According to “Zhoghovurd,” the head of the Armenian government’s Committee for 
the Management of State Property, Narek Babayan, continues to demand that a 
military high school of the Armenian Defense Ministry vacate its expensive 
premises located in the resort town of Dilijan. The property had been supposed 
to serve as a resort complex for employees of the State Revenue Committee. The 
paper says former Defense Minister Vigen Sargsian was right to have it 
transferred to the military school because in a country remaining in a de facto 
state of war “it is extremely important that people have incentives to become 
military officers.” “And given all this, it is weird, to say the least, that 
Narek Babayan continues to insist that those luxurious conditions are too much 
for our military and that they can receive military education in more modest 
conditions.”

“Aravot” says that Kocharian behaves arrogantly during court hearings and his 
conversations with journalists. “He also frequently lies, in particular about 
transforming Armenia’s ‘hell’ into ‘paradise’ from 1998 to 2008,” editorializes 
the paper’s editor, Aram Abrahamian. “But sometimes life is turned into hell by 
those vicious leaders whose bodyguards kill people for ‘wrongly’ greeting them. 
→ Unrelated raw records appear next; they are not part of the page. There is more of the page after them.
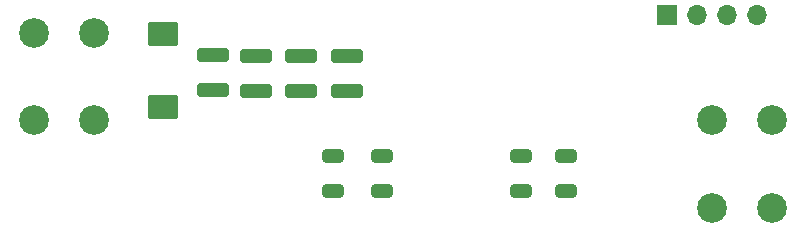
<source format=gbr>
%TF.GenerationSoftware,KiCad,Pcbnew,(6.0.0-0)*%
%TF.CreationDate,2022-06-13T23:55:57-07:00*%
%TF.ProjectId,max20499_breakout,6d617832-3034-4393-995f-627265616b6f,rev?*%
%TF.SameCoordinates,Original*%
%TF.FileFunction,Soldermask,Bot*%
%TF.FilePolarity,Negative*%
%FSLAX46Y46*%
G04 Gerber Fmt 4.6, Leading zero omitted, Abs format (unit mm)*
G04 Created by KiCad (PCBNEW (6.0.0-0)) date 2022-06-13 23:55:57*
%MOMM*%
%LPD*%
G01*
G04 APERTURE LIST*
G04 Aperture macros list*
%AMRoundRect*
0 Rectangle with rounded corners*
0 $1 Rounding radius*
0 $2 $3 $4 $5 $6 $7 $8 $9 X,Y pos of 4 corners*
0 Add a 4 corners polygon primitive as box body*
4,1,4,$2,$3,$4,$5,$6,$7,$8,$9,$2,$3,0*
0 Add four circle primitives for the rounded corners*
1,1,$1+$1,$2,$3*
1,1,$1+$1,$4,$5*
1,1,$1+$1,$6,$7*
1,1,$1+$1,$8,$9*
0 Add four rect primitives between the rounded corners*
20,1,$1+$1,$2,$3,$4,$5,0*
20,1,$1+$1,$4,$5,$6,$7,0*
20,1,$1+$1,$6,$7,$8,$9,0*
20,1,$1+$1,$8,$9,$2,$3,0*%
G04 Aperture macros list end*
%ADD10C,2.520000*%
%ADD11R,1.700000X1.700000*%
%ADD12O,1.700000X1.700000*%
%ADD13RoundRect,0.250000X-1.100000X0.325000X-1.100000X-0.325000X1.100000X-0.325000X1.100000X0.325000X0*%
%ADD14RoundRect,0.250000X0.650000X-0.325000X0.650000X0.325000X-0.650000X0.325000X-0.650000X-0.325000X0*%
%ADD15RoundRect,0.250000X-1.025000X0.787500X-1.025000X-0.787500X1.025000X-0.787500X1.025000X0.787500X0*%
G04 APERTURE END LIST*
D10*
%TO.C,J1*%
X96650000Y-97600000D03*
X101730000Y-97600000D03*
%TD*%
D11*
%TO.C,J3*%
X150240000Y-88760000D03*
D12*
X152780000Y-88760000D03*
X155320000Y-88760000D03*
X157860000Y-88760000D03*
%TD*%
D10*
%TO.C,J2*%
X96650000Y-90280000D03*
X101730000Y-90280000D03*
%TD*%
%TO.C,J4*%
X154060000Y-105040000D03*
X159140000Y-105040000D03*
%TD*%
%TO.C,J5*%
X154060000Y-97600000D03*
X159140000Y-97600000D03*
%TD*%
D13*
%TO.C,C19*%
X115480000Y-92177500D03*
X115480000Y-95127500D03*
%TD*%
D14*
%TO.C,C12*%
X121940000Y-103645000D03*
X121940000Y-100695000D03*
%TD*%
D13*
%TO.C,C18*%
X111790000Y-92127500D03*
X111790000Y-95077500D03*
%TD*%
D14*
%TO.C,C14*%
X126090000Y-103645000D03*
X126090000Y-100695000D03*
%TD*%
D15*
%TO.C,C17*%
X107560000Y-90300000D03*
X107560000Y-96525000D03*
%TD*%
D13*
%TO.C,C21*%
X123120000Y-92227500D03*
X123120000Y-95177500D03*
%TD*%
D14*
%TO.C,C13*%
X137860000Y-103645000D03*
X137860000Y-100695000D03*
%TD*%
%TO.C,C11*%
X141700000Y-103645000D03*
X141700000Y-100695000D03*
%TD*%
D13*
%TO.C,C20*%
X119230000Y-92227500D03*
X119230000Y-95177500D03*
%TD*%
M02*

</source>
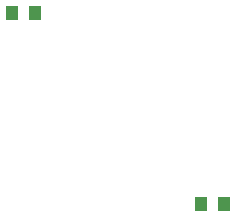
<source format=gbr>
G04 #@! TF.GenerationSoftware,KiCad,Pcbnew,(5.0.1)-rc2*
G04 #@! TF.CreationDate,2020-12-06T20:15:16+01:00*
G04 #@! TF.ProjectId,A600_ACCEL_RAM,413630305F414343454C5F52414D2E6B,rev?*
G04 #@! TF.SameCoordinates,Original*
G04 #@! TF.FileFunction,Paste,Bot*
G04 #@! TF.FilePolarity,Positive*
%FSLAX46Y46*%
G04 Gerber Fmt 4.6, Leading zero omitted, Abs format (unit mm)*
G04 Created by KiCad (PCBNEW (5.0.1)-rc2) date 06/12/2020 20:15:16*
%MOMM*%
%LPD*%
G01*
G04 APERTURE LIST*
%ADD10R,1.000000X1.250000*%
G04 APERTURE END LIST*
D10*
G04 #@! TO.C,C3*
X81296000Y-117205000D03*
X83296000Y-117205000D03*
G04 #@! TD*
G04 #@! TO.C,C4*
X65294000Y-100965000D03*
X67294000Y-100965000D03*
G04 #@! TD*
M02*

</source>
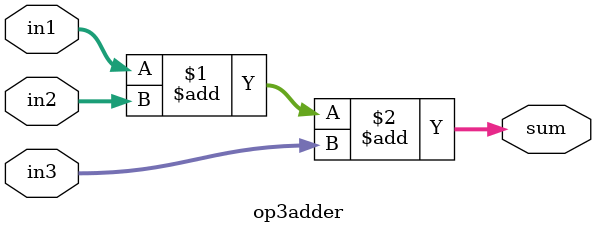
<source format=v>
module op3adder
#(parameter N = 8)
(
	input wire [N-1:0] in1,
	input wire [N-1:0] in2,
	input wire [N-1:0] in3,
	output wire [N-1:0] sum
);

assign sum = in1 + in2 + in3;

endmodule
</source>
“I feel more secure when that person is in jail. But if we put aside emotions, 
we need to understand in the purely legal sense what the point of arresting the 
former president is. Kocharian is not the kind of person who would like to flee 
[the country.] Will he influence the probe of the [March 2008] case? Of course 
he will. A figure possessing serious financial and media resources has the 
ample capacity to do.” But Kocharian will also be in a position to exert such 
influence even from prison, concludes the paper.